→ SOURCE EXTRACT
+ + +
Never have I watched the sky with such apprehension. Today my entire bedroom ceiling is off. Ah, such fresh air and light! Such dark clouds above! They have discovered even more rot. The scaffolding outside my back door shakes as they climb about, sawing, hammering, smashing. The sawdust is cascading down. But the rain has held back.
My home is chaos and noise. But it could be worse.
Yesterday, great pleasure - the Picasso exhibit at the AGO. On the streetcar there, I read an article about David Rakoff, the pessimistic humorist who just died. He wrote:
The only thing that makes one an artist is making art. And that requires the precise opposite of hanging out: a deeply lonely and unglamorous task of tolerating oneself long enough to push something out.
Not a happy picture.
+ + +
→ DIRECTIVE 1
According to the journal passage, what exhibit did the writer see yesterday, and where?
+ + +
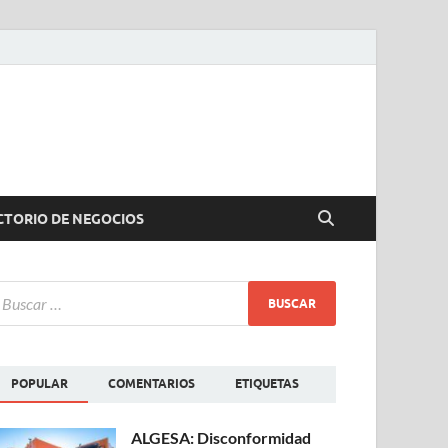
CTORIO DE NEGOCIOS
POPULAR
COMENTARIOS
ETIQUETAS
ALGESA: Disconformidad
+ + +
→ DIRECTIVE 2
Give the rows in Block 1 as a numbered list, leaving out blank lines and the picture.

→ WRITTEN RESPONSE 1
The Picasso exhibit at the AGO.

→ WRITTEN RESPONSE 2
1. CTORIO DE NEGOCIOS
2. POPULAR
3. COMENTARIOS
4. ETIQUETAS
5. ALGESA: Disconformidad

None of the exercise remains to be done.